Sharon Dawes Named Advisory Board Chair for United Nations University Institute
ALBANY, N.Y. (March 10, 2011) --
Sharon Dawes, senior fellow at the Center for Technology in Government at the University at Albany, was recently named Chair of the Advisory Board for the United Nations University-International Institute for Software Technology (UNU-IIST). UNU-IIST, located in Macao, is one of the Research and Training Centers of the United Nations University, an independent UN agency.
Elsa Estevez, senior researcher at the Center for Electronic Governance, United Nations University, International Institute for Software Technology, with Sharon Dawes, senior fellow at the Center for Technology in Government.
The Institute was founded in 1992 to train computer scientists from developing countries and to prepare them to return to their homes ready to educate the next generation of faculty and researchers. Today, traditional universities are playing that role in places like India and Singapore. Consequently, UNU-IIST, under the new leadership of Dr. Peter Haddawy, has shifted its mission to focus on problems that reflect the contemporary focus and values of the UN: to develop and apply information and communication technologies to the problems of sustainable development.

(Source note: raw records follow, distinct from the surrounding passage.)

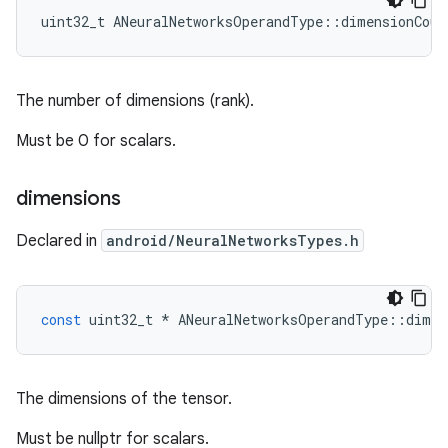
uint32_t ANeuralNetworksOperandType::dimensionCoun
The number of dimensions (rank).
Must be 0 for scalars.
dimensions
Declared in
android/NeuralNetworksTypes.h
const
uint32_t
*
ANeuralNetworksOperandType
::
dimen
The dimensions of the tensor.
Must be nullptr for scalars.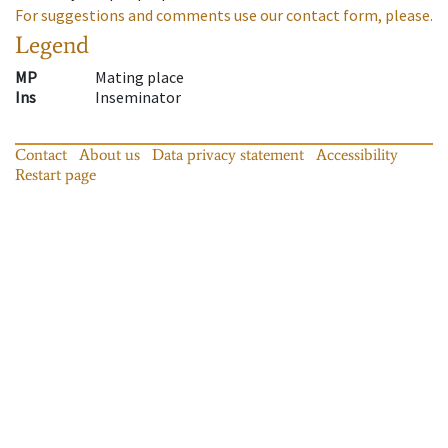
For suggestions and comments use our contact form, please.
Legend
MP
Mating place
Ins
Inseminator
Contact
About us
Data privacy statement
Accessibility
Restart page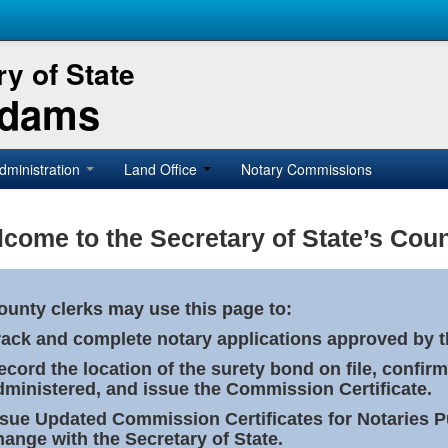
y of State
Adams
dministration
Land Office
Notary Commissions
come to the Secretary of State’s Coun
ounty clerks may use this page to:
rack and complete notary applications approved by th
ecord the location of the surety bond on file, confirm
dministered, and issue the Commission Certificate.
ssue Updated Commission Certificates for Notaries 
hange with the Secretary of State.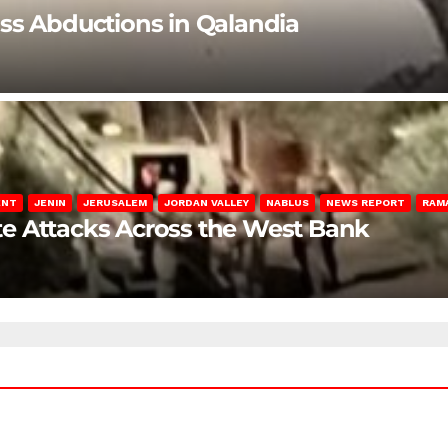
ss Abductions in Qalandia
ENT
JENIN
JERUSALEM
JORDAN VALLEY
NABLUS
NEWS REPORT
RAM
late Attacks Across the West Bank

“As the Institute works to update its mission to have broader and deeper impact on the governments and people of developing nations, we are fortunate to have the leadership of Dr. Dawes as chair of our Advisory Board,” said Peter Haddawy, director of UNU-IIST. “She is one of the world’s leading experts on information and technology use in government and brings to the Board years of invaluable experience developing international research and innovation partnerships with academic institutions and government agencies in the US, Europe, and Asia.”
“I am looking forward to working with the Institute and its excellent staff as they develop this new mission to foster the strategic use of ICTs to support sustainable development,” said Dawes, “UNU-IIST is uniquely poised to make major contributions to improving lives in developing countries through better use of technology in government, education, and civil society.”
Dawes has served as a member of the UNU-IIST board for the past three years. During that time, CTG has also partnered with UNU-IIST’s Center for Electronic Governance in supporting the emergence of their global conference, the International Conference on Theory and Practice of Electronic Governance (ICEGOV). Now heading into its 5th year, ICEGOV has risen to prominence as a multi-stakeholder, global conference, attracting participants from more than 45 countries and providing a rich opportunity to share knowledge among government, academia, industry, and nongovernment organizations.
As the founding director of CTG, from 1993-2007, Dr. Dawes led CTG to international prominence in the field of digital government research. Her research interests are cross-boundary information sharing and collaboration, international digital government research, and government information strategy and management. Her current focus at CTG is international digital government partnerships including an international community building program and a study of transnational knowledge networks, both funded by the US National Science Foundation (NSF). A fellow of the US National Academy of Public Administration, she was elected the first President of the Digital Government Society of North America in 2006. She serves on advisory committees for NSF and the National Archives and Records Administration (NARA). Under her leadership, CTG received several prestigious national awards including an Innovations in American Government Award, sponsored by the Ford Foundation.
The mission of the Center for Technology in Government at the University at Albany is to foster public sector innovation, enhance capability, generate public value, and support good governance. We carry out this mission through applied research, knowledge sharing, and collaboration at the intersection of policy, management, and technology.